Юрий Гагарин | страница 26




Юра, которому тогда было восемь, разбежался и заехал головой Альберту между ног… Солдат взвыл, согнувшись в три погибели. Эта история могла бы закончиться трагически, но Юре повезло. Через пару минут подкатил автомобиль, загруженный аккумуляторами — в доме Гагариных немцы устроили пункт по их зарядке. Им заведовал Альберт. Ему пришлось заняться приемкой аппаратов (25).


Лишь меньший Юрин брат, Борька, никуда не побежал. Да и куда мог он убежать на своих слабых, кривоватых ногах, едва освоивших тихий, валкий шажок? В младенческом неведении он выедал мякишек из хлебной горбушки и радостно смеялся, сам не зная чему. Альберт схватил его и повесил за шарфик на сук ракиты. Борька выронил горбушку и ужасно закричал. Теперь пришла очередь веселиться Альберту.

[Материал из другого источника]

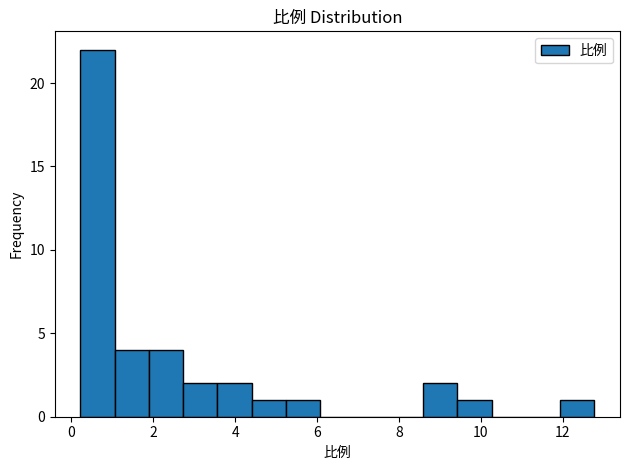

How tall is the bar that spans 12.0 to 12.8 on the x-axis? Neither the bar edges nor the heights are printed on the chart, so give them approximately, as read against the axes.

1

Он вернулся в сарай и со вкусом принялся за работу, поглядывая на подвешенного к суку, словно елочная игрушка, мальчонку, который сперва орал, потом хрипел, потом сипел, наливаясь свекольной кровью — захлестка постепенно затягивалась на горле, — и злое сердце Альберта утешалось…

Анна Тимофеевна ведать не ведала, какая стряслась беда, когда в землянку вбежал Юра:

— Мам, Борьку повесили!

Мать опрометью кинулась наружу.

Борька уже и сипеть перестал, снизу казалось, что в нем умерло дыхание. И пунцовое лицо с вытаращенными, немигающими глазами было неживым. Анна Тимофеевна не могла дотянуться до него, и от беспомощности, крупная, широкой кости, хоть и обхудавшая, женщина стала жалко прыгать вокруг ракиты (2).


Анна Тимофеевна Гагарина:

Выскочила наружу и обмерла: держит немец Бориску на весу за шкирку, как щенка. Я к немцу:

— Что творишь, ирод? Малец ведь…

Отпихнул меня немец, подошел к яблоне и подвесил Бориску на сук за воротник пальтишка (30).


В другой раз механик Альберт поддел маленького Бориску за шарфик и подвесил на сук (27).


Валентин Гагарин:

А тут немец выскочил из избы с фотоаппаратом в руках, оттолкнул Юру.

Когда Юра прибежал в землянку, слезы горохом катились по его щекам.

— Мама, Черт Бориса повесил!

Простоволосая, неодетая выскочила на улицу мать. Черт стоял близ яблони и щелкал фотоаппаратом.

— Уйди, уйди! — закричала мама и бросилась к Борису.

Фашист загородил ей дорогу.

— Ах ты, поганец!

Не знаю, откуда взялась у матери сила — оттолкнула она немца, рывком раздернула узел на шарфе, и Бориска упал в снег.

В землянку его принесла она почти безжизненного. После этого с месяц, наверно, Борис не мог ходить — отлеживался и ночами страшно кричал во сне (1).